The US was poised to set the Taliban on the path to diplomatic recognition before the plan was derailed by the Afghan rulers’ sudden U-turn on a promise to allow girls’ education, the Guardian understands.

The group prompted international outrage and confusion on Wednesday when it reneged on a deal to allow teenage girls to go to secondary school, just a week after the education ministry announced that schools would open for all students.

US diplomats had been so optimistic that the Taliban would make good on the promise that a joint event had been planned ahead of this weekend’s Doha Forum in Qatar that would have set the process in motion to grant diplomatic recognition to the group.

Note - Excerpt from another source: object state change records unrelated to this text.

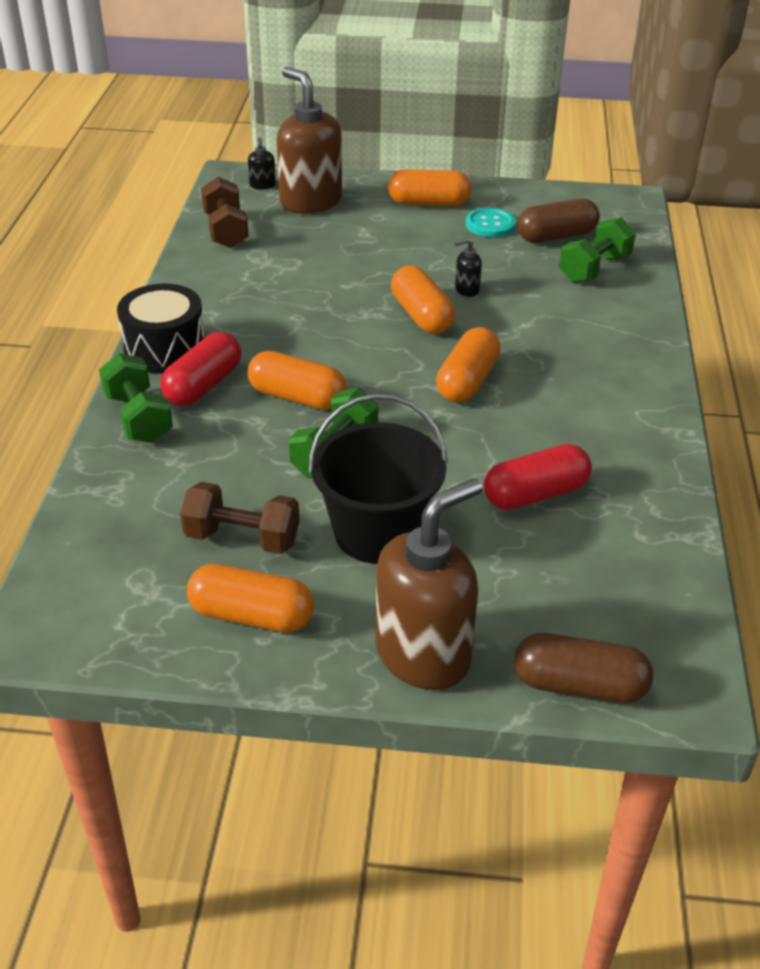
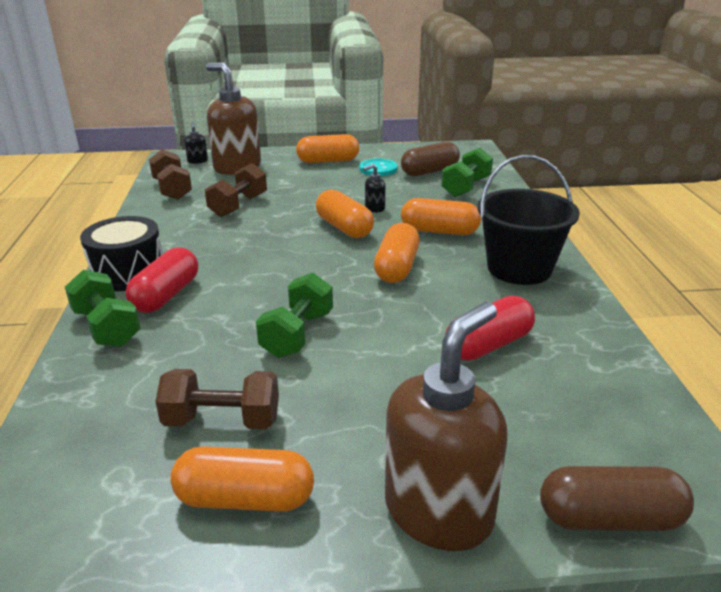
camera: 10 degrees left, 10 degrees down
(297, 397) = (253, 295): orange capsule -> orange capsule (439, 231)
(302, 266) = (238, 206): none -> brown dumbbell
(377, 533) = (355, 397): black bucket -> black bucket (519, 268)

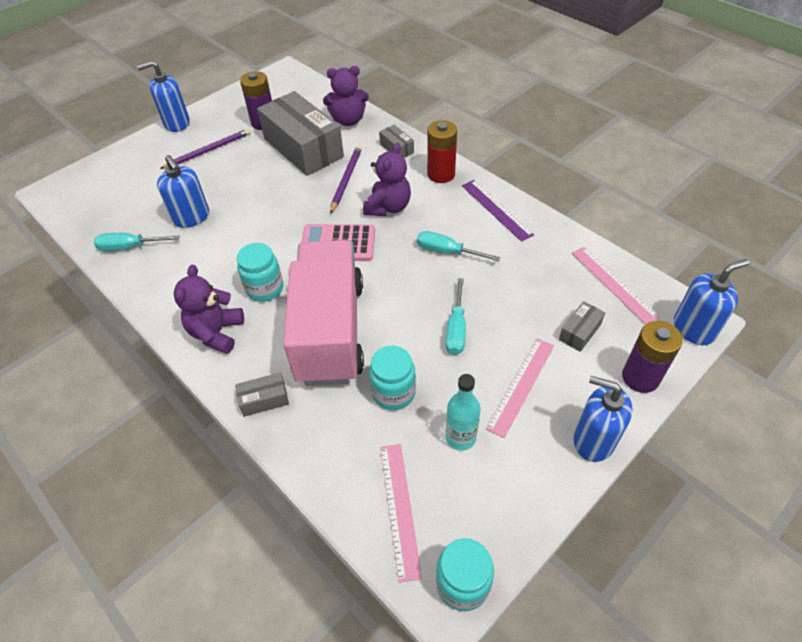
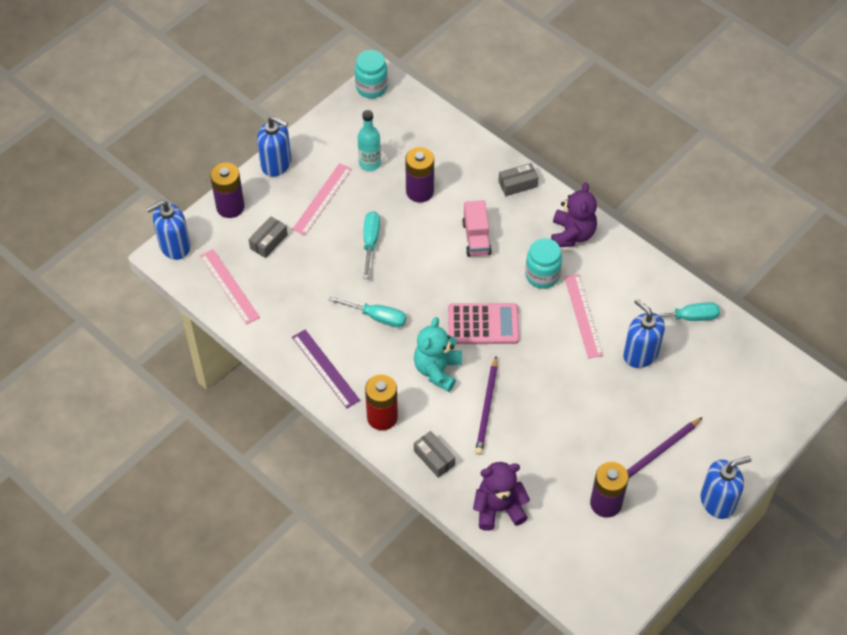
camera: 175 degrees right, 5 degrees up
(303, 148) = (545, 458): grey box -> none
(330, 331) = (476, 238): pink truck -> pink truck, size x0.43
(388, 207) = (437, 370): purple teddy bear -> turquoise teddy bear
(393, 393) = (419, 191): turquoise jar -> purple battery
(400, 508) = (411, 122): pink ruler -> pink ruler (583, 315)

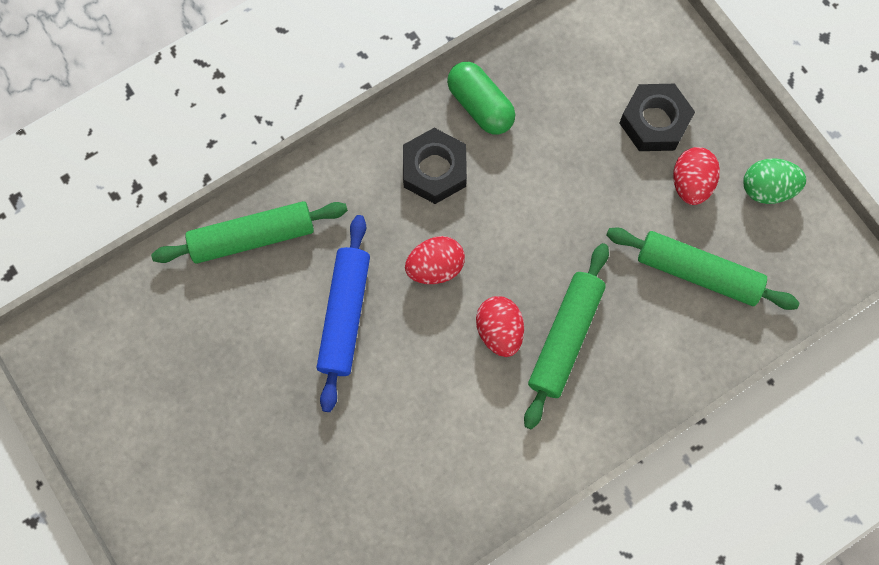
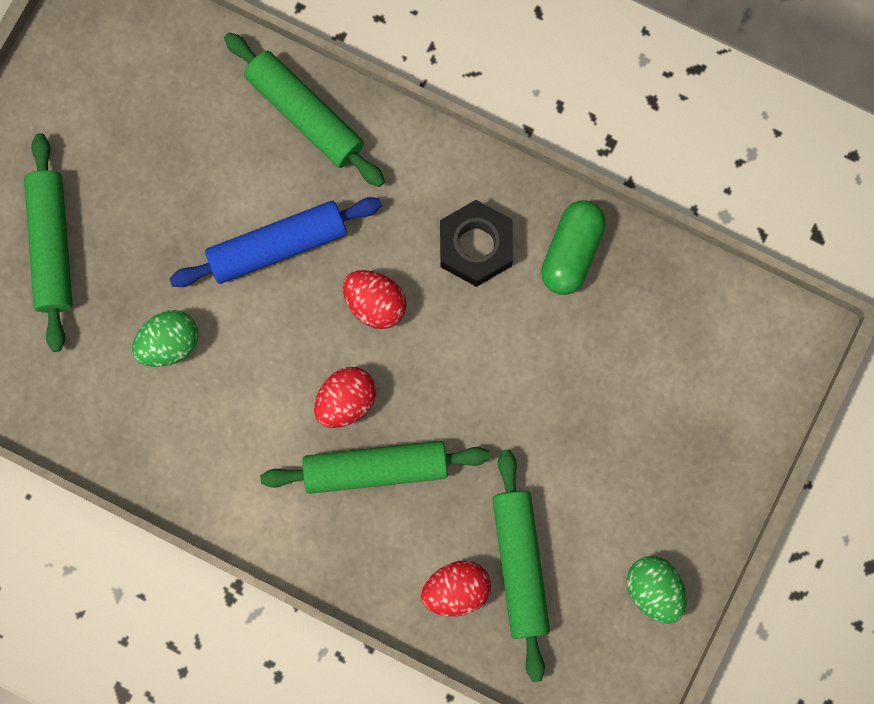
camera: 60 degrees right, 5 degrees up
(234, 494) = (52, 246): none -> green rolling pin
(373, 443) = (169, 344): none -> green egg
(654, 122) = (659, 436): black nut -> none
(691, 183) = (613, 509): red egg -> red egg (456, 590)

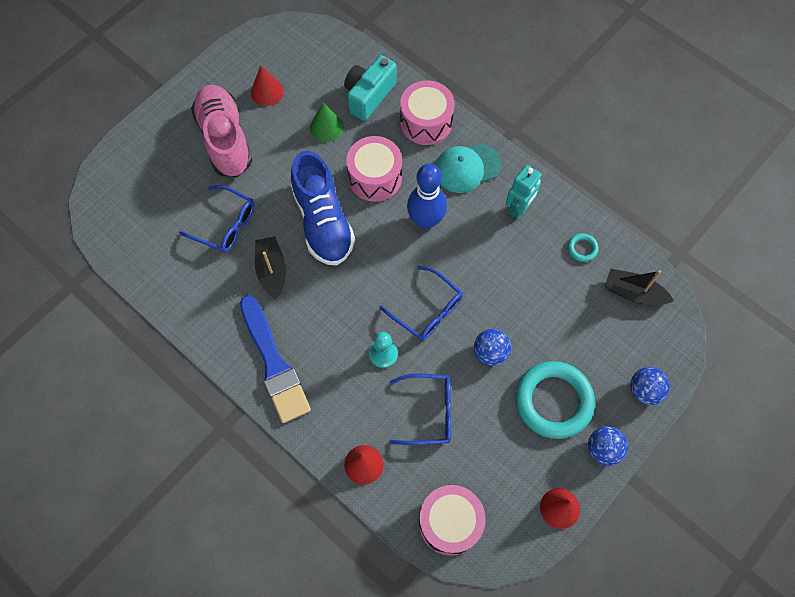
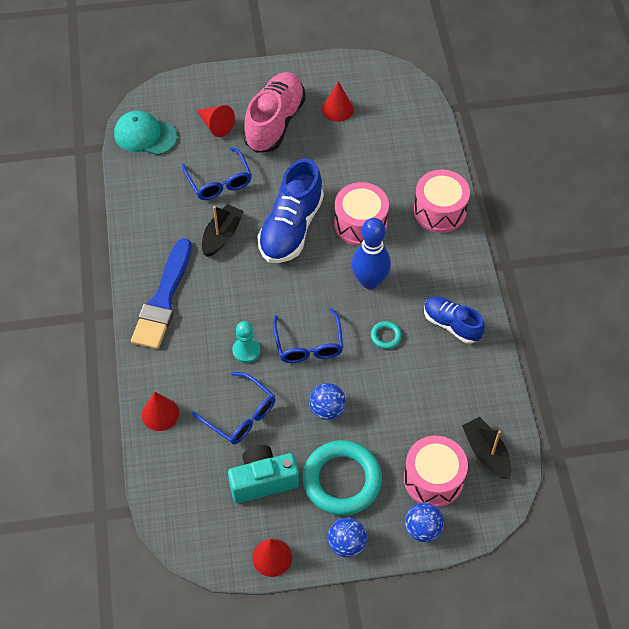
camera: 40 degrees right, 10 degrees down
(176, 177) = (216, 125): none -> red cone
(326, 127) = (358, 163): green cone -> none
(369, 95) = (413, 162): turquoise camera -> turquoise camera (263, 481)
(450, 522) = (182, 501): pink drum -> pink drum (433, 479)
(467, 168) = (440, 266): turquoise cap -> turquoise cap (145, 135)
(518, 209) = (451, 324): turquoise robot -> blue shoe
(582, 248) = (476, 389): turquoise ring -> turquoise ring (385, 336)

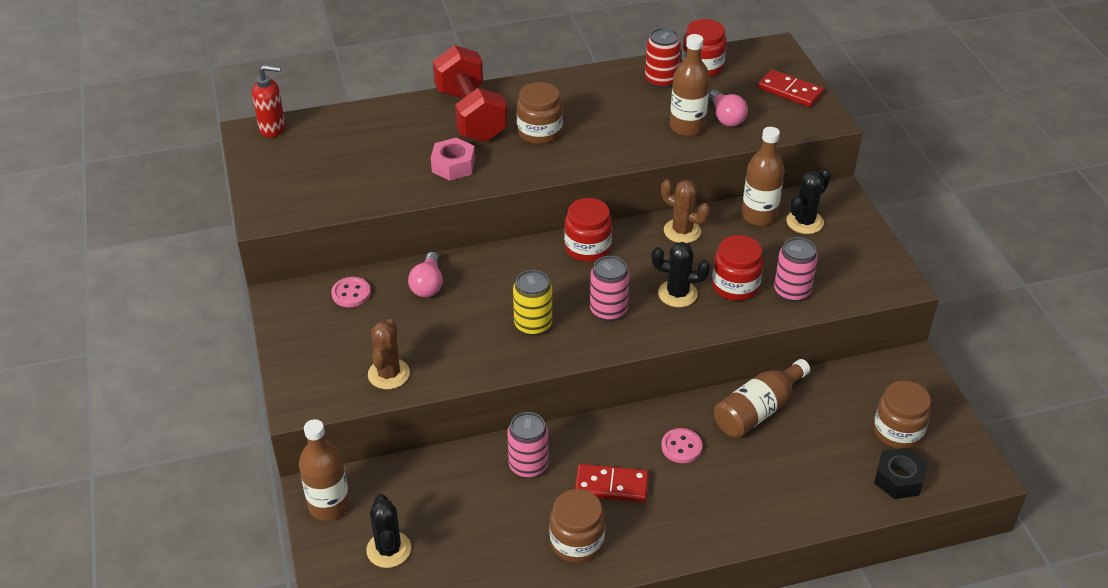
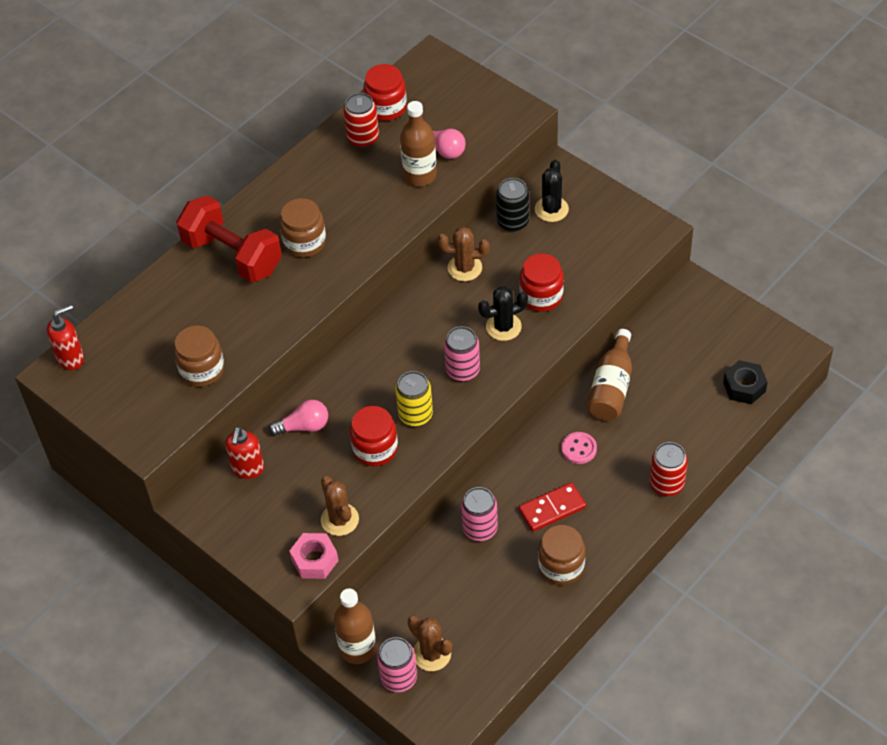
camera: 30 degrees left, 10 degrees up
(351, 293) = (248, 469): pink button -> red soap dispenser
(388, 549) = (431, 654): black cactus -> brown cactus
(428, 285) = (303, 426): pink light bulb -> pink light bulb turned 75 degrees counterclockwise
(453, 166) = (261, 312): pink nut -> pink nut (314, 560)
(587, 248) = (403, 323): red jar -> red jar (375, 449)
(745, 526) = (667, 484): none -> red can
(759, 216) = (513, 222): brown bottle -> black can
(790, 91) = (474, 97): red domino -> none
(791, 291) = (586, 278): pink can -> pink can (399, 678)
(898, 431) = (719, 348): brown jar -> brown jar (202, 369)

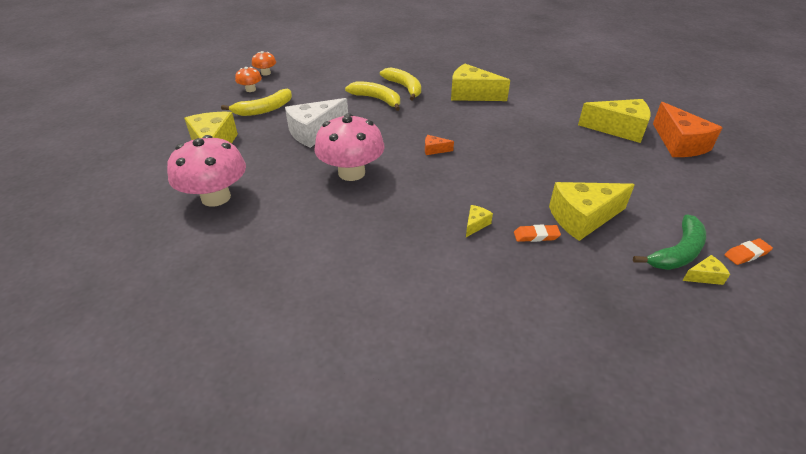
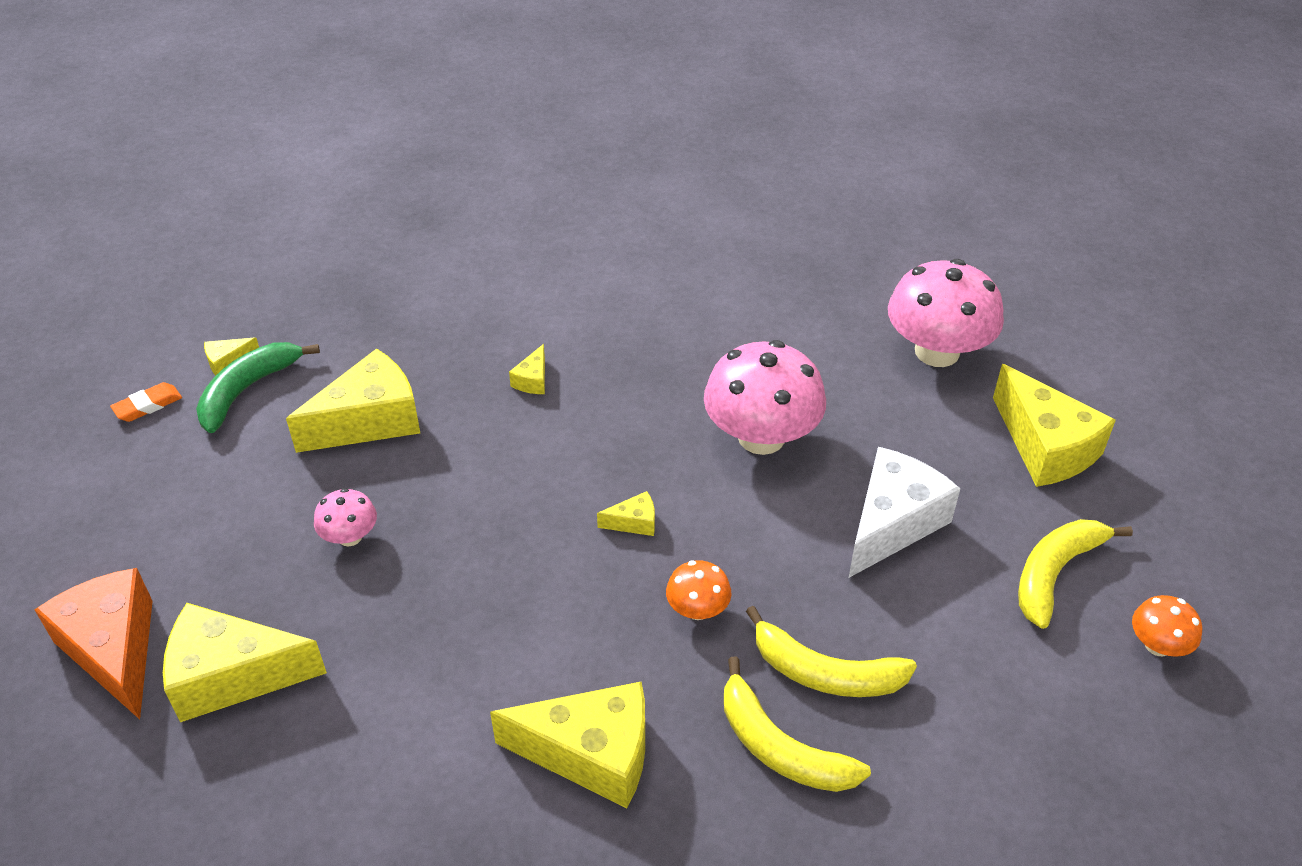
camera: 165 degrees right, 5 degrees up
(266, 73) = (1195, 735): orange mushroom -> orange mushroom (697, 609)
(434, 150) = (634, 522): orange cheese -> yellow cheese
(536, 236) = (444, 378): orange eraser -> none
(580, 166) = (350, 536): none -> pink mushroom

A seat had been reserved for the Taliban at a panel at the forum dedicated to girls’ education in which a Taliban representative would have addressed the role of women with Afghan female activists.

The sudden reversal undermined the argument that a more “moderate” leadership now dominates the Taliban, and such optimism was further clouded this weekend when the group ordered Afghanistan television stations to remove BBC news bulletins in Pashto, Persian and Uzbek.

In a statement on Sunday the BBC said “This is a worrying development at a time of uncertainty and turbulence for the people of Afghanistan. More than 6 million Afghans consume the BBC’s independent and impartial journalism on TV every week

Western officials made it clear that diplomatic recognition will be impossible unless the decision on girls’ education is reversed. The move will also make it harder the international community to raise money for an international pledging conference next week, and require tighter handling of any cash raised so that it does not

Thomas West, the US special envoy for Afghanistan, said: “I was surprised by the turnaround this last Wednesday and the world has reacted to it by condemning this move. It is a breach first and foremost of the Afghan people’s trust.

“I believe hope is not all lost. I am hopeful we will see a reversal of that decision in the coming days.”

But West defended the US engagement with the Taliban saying that a complete diplomatic rupture would mean abandoning 40 million Afghans amid growing concerns over a possible famine in the country.

“We are talking about the modalities of an urgent humanitarian response, the need for more than a humanitarian response, a policy not just an admire the problem of a broken banking sector but find ways to fix it, a professionalisation of the Central Bank so that the international financial community can begin to have confidence in it, we are talking about terrorism and we are talking about women’s rights.

“One of the first times we sat down in October in a formal setting they had a request of us ‘please put our civil servants – 500,000 – back to work’. We thought a logical place to start given the sector resonated so much in the international community was education. We had requests of them, as well. Number one, women and girls could attend at all levels across large swathes of Afghanistan. Number two we wanted to see a monitoring mechanism and third there be a serious and rigorous…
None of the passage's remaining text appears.